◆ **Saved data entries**
--- start ---

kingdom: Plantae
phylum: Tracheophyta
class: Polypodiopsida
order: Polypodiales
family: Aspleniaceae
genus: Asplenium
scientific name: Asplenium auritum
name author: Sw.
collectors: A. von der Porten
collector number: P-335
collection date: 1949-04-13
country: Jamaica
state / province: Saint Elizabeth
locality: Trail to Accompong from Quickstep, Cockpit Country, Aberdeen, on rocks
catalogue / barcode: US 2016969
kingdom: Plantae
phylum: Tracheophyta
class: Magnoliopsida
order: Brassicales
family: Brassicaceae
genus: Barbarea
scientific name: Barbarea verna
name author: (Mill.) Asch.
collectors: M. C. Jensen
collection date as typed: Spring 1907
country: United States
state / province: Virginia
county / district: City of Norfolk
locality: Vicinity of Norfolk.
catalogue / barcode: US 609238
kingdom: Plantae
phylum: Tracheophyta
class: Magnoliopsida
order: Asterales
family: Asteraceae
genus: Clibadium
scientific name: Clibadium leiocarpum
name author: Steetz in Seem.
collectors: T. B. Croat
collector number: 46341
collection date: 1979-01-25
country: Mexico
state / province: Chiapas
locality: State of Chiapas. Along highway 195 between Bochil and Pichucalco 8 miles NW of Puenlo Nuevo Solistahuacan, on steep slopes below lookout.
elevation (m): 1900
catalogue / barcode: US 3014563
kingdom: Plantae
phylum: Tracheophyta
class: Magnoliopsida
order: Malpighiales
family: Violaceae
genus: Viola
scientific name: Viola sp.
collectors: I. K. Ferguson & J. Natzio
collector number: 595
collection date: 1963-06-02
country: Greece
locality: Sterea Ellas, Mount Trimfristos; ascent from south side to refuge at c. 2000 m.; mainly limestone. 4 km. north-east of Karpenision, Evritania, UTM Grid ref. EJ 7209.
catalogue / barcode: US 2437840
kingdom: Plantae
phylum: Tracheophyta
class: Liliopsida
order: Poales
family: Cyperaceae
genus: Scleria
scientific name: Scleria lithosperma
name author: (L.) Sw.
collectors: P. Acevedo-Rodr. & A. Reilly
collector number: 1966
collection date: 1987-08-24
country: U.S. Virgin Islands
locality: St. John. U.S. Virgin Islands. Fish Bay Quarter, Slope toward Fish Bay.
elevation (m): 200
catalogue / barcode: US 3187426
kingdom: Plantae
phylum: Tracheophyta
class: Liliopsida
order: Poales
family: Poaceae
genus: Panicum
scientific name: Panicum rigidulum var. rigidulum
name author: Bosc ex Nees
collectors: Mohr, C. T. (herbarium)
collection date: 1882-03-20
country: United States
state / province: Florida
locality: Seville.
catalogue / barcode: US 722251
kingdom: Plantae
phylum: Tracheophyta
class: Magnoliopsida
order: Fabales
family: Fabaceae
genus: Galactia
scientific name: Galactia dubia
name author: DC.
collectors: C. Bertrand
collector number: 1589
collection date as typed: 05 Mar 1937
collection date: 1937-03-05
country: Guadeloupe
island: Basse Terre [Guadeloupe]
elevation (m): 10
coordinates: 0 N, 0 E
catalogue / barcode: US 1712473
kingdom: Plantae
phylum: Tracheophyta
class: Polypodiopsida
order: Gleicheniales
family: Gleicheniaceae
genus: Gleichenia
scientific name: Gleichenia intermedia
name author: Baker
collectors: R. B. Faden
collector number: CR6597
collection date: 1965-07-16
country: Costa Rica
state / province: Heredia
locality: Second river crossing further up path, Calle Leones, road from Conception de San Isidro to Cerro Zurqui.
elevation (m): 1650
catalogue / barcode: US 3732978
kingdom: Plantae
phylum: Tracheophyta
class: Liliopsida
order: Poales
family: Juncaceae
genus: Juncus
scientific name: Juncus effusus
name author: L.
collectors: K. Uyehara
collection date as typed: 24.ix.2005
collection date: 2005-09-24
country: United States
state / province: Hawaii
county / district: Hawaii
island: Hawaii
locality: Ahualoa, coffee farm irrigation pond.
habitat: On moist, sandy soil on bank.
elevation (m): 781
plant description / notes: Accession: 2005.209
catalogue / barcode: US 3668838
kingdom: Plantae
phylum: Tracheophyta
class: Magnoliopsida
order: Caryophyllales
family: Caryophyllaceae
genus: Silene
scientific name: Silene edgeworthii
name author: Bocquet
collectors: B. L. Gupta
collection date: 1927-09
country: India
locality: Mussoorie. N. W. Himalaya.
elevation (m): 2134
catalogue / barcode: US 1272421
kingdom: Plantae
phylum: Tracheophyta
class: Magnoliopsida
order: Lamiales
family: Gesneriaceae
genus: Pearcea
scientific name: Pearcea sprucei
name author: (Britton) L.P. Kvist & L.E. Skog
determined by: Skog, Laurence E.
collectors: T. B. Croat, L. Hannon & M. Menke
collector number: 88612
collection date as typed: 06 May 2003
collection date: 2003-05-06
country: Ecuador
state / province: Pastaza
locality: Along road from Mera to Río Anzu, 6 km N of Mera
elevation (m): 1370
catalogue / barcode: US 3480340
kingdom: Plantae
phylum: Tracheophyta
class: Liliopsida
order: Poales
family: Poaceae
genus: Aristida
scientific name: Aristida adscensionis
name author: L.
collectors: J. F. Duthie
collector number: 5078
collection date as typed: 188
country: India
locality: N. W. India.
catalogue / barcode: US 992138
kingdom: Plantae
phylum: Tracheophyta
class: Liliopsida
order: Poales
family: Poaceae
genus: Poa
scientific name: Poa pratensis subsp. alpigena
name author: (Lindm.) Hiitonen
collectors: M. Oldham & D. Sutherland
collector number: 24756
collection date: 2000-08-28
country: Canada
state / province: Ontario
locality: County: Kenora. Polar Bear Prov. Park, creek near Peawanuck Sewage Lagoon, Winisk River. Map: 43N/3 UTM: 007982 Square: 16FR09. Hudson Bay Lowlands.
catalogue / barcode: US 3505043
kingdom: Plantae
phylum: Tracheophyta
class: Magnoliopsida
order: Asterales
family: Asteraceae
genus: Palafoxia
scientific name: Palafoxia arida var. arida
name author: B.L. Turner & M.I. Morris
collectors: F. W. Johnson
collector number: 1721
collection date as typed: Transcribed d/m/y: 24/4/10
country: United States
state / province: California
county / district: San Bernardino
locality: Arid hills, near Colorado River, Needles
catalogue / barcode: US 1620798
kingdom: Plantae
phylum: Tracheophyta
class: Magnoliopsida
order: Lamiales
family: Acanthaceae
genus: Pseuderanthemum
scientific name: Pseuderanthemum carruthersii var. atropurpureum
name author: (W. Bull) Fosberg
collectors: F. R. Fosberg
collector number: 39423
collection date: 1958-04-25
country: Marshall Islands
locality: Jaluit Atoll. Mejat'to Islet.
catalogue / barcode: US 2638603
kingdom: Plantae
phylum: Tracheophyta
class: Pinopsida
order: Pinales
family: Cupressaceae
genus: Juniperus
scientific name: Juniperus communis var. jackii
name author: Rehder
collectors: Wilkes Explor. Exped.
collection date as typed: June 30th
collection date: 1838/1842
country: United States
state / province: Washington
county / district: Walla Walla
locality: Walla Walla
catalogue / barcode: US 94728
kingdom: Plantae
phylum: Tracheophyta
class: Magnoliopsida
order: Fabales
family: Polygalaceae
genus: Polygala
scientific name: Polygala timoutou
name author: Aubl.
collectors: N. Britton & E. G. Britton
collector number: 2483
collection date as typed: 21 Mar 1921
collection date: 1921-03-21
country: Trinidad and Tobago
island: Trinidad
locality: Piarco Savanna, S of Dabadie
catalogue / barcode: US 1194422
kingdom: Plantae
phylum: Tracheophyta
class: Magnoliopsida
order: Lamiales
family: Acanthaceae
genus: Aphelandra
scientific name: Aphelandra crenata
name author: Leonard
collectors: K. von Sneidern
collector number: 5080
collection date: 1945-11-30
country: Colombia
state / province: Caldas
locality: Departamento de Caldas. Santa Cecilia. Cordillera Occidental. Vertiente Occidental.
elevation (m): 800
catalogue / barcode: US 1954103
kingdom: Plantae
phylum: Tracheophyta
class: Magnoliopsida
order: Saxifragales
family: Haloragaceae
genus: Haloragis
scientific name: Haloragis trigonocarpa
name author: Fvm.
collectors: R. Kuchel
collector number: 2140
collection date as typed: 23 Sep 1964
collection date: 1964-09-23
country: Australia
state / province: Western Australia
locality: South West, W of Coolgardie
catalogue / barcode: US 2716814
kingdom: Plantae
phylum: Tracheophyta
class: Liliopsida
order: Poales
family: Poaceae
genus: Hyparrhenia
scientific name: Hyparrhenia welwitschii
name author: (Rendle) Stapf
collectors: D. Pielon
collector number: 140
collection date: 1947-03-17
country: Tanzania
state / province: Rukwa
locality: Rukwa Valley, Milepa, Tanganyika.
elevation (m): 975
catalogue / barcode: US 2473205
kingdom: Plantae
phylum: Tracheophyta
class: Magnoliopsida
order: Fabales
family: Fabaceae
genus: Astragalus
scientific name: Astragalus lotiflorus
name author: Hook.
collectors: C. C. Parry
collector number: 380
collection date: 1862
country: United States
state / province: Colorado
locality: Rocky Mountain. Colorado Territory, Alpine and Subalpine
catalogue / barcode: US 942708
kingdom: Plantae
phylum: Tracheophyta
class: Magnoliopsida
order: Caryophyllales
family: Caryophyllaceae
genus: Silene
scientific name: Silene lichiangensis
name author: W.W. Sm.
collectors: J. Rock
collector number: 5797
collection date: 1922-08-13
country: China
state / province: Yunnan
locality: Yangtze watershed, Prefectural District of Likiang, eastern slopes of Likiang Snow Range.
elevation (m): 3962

--- end ---

◆ **SET TASK**
Rewrite the records from the line with "name author: (L.) Sw." up to and including the line with "country: Costa Rica", changing "collectors" to "collected by" and leaving everything else as it is.

◆ **CORRECT RESPONSE**
name author: (L.) Sw.
collected by: P. Acevedo-Rodr. & A. Reilly
collector number: 1966
collection date: 1987-08-24
country: U.S. Virgin Islands
locality: St. John. U.S. Virgin Islands. Fish Bay Quarter, Slope toward Fish Bay.
elevation (m): 200
catalogue / barcode: US 3187426
kingdom: Plantae
phylum: Tracheophyta
class: Liliopsida
order: Poales
family: Poaceae
genus: Panicum
scientific name: Panicum rigidulum var. rigidulum
name author: Bosc ex Nees
collected by: Mohr, C. T. (herbarium)
collection date: 1882-03-20
country: United States
state / province: Florida
locality: Seville.
catalogue / barcode: US 722251
kingdom: Plantae
phylum: Tracheophyta
class: Magnoliopsida
order: Fabales
family: Fabaceae
genus: Galactia
scientific name: Galactia dubia
name author: DC.
collected by: C. Bertrand
collector number: 1589
collection date as typed: 05 Mar 1937
collection date: 1937-03-05
country: Guadeloupe
island: Basse Terre [Guadeloupe]
elevation (m): 10
coordinates: 0 N, 0 E
catalogue / barcode: US 1712473
kingdom: Plantae
phylum: Tracheophyta
class: Polypodiopsida
order: Gleicheniales
family: Gleicheniaceae
genus: Gleichenia
scientific name: Gleichenia intermedia
name author: Baker
collected by: R. B. Faden
collector number: CR6597
collection date: 1965-07-16
country: Costa Rica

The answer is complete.